THE G20 presidency has given India a chance to showcase its economic progress and cultural heritage to the world and the credit for this glorification of India goes to Prime Minister Narendra Modi.
India has also changed the nature of G20 meetings. Earlier they were considered to be closed-door meetings, but now PM Modi’s vision has changed this and for the first time, public participation was ensured. Along with this, India’s economy is also performing better than others in the world.
Reports from global economic organisations suggest that India is in a stronger position amid a shaky global economy. According to the National Statistics Office report, India’s growth rate in April to June 2023 was 7.8 per cent, the highest in the world.
PM Modi had reiterated this at the BRICS Business Forum Leaders’ Dialogue in Johannesburg, when he had said that India is one of the fastest-growing economies in the world amid challenges and turmoil in the global economy.
He had also said that the reforms being undertaken by his Government in mission mode had increased the ease-of-doing business. India has the third-largest startup ecosystem in the world, and there are more than 100 unicorns in the country.
Also, India will soon emerge as a five trillion-dollar economy and become an engine of development for the world.
According to S&P Global Market Intelligence report, the faltering global economy is under dark clouds. A growth rate of about 2.5 per cent in 2023 is expected to decrease to 2.4 per cent in 2024. There is weakness in global housing, bank credit, and industrial sector due to monetary policy tightening.
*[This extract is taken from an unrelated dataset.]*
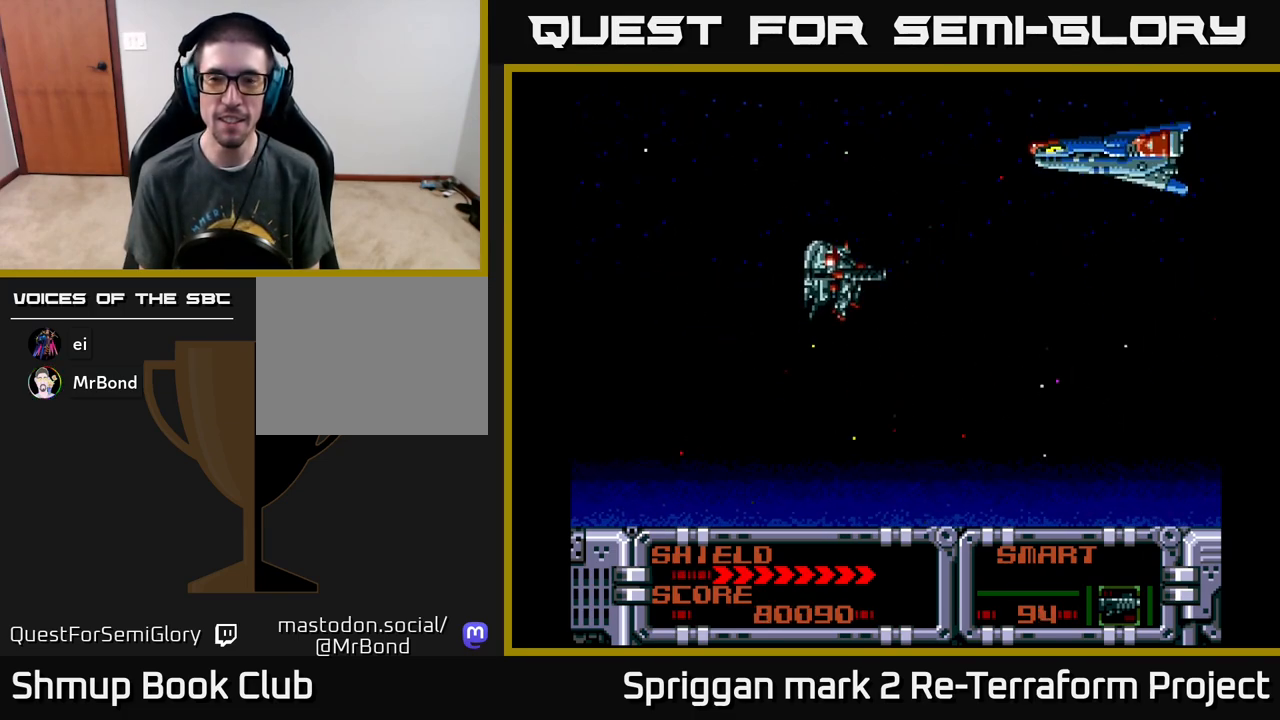
{"buttons": [], "events": [[50, "DPAD_UP", "up"], [433, "DPAD_UP", "down"], [483, "DPAD_UP", "up"]]}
There are also worrying messages from economies such as China, the US, and Japan.
US President Joe Biden has termed China’s economy a time bomb that can explode any time. America is also going through an extraordinary debt crisis. In the last three years, its debt has increased by about 8 trillion dollars. As a result, rating agency Fitch has downgraded the US credit rating from AA+ to AAA. Things are not good in Japan either.
Amid all this, India’s economy will be the fastest-growing in 2023. India’s growth rate has been estimated to be 5.9 per cent in 2023 and 6.1 per cent in 2024.
The world’s fifth-largest economy, India is likely to emerge as the world’s third-largest economy by 2027, leaving behind Japan and Germany. India’s economy grew at the fastest pace in a year in the April-June quarter, led by services and manufacturing.
India’s gross domestic product (GDP) grew 7.7 per cent last quarter, up from 6.1 per cent in the previous quarter and its fastest expansion since April–June 2022, according to the average forecast in a Reuters poll of economists.
Assocham Secretary General Deepak Sood says that India has become a major force in driving the global economy. A real growth rate of 7.8 per cent in the first quarter of 2023–24 will make India the envy of major economies around the world. In such a situation, the presidency of G20 makes India more special. It has given a new flavour to the nature of the G20 grouping and it comes with extraordinary expectations and responsibilities.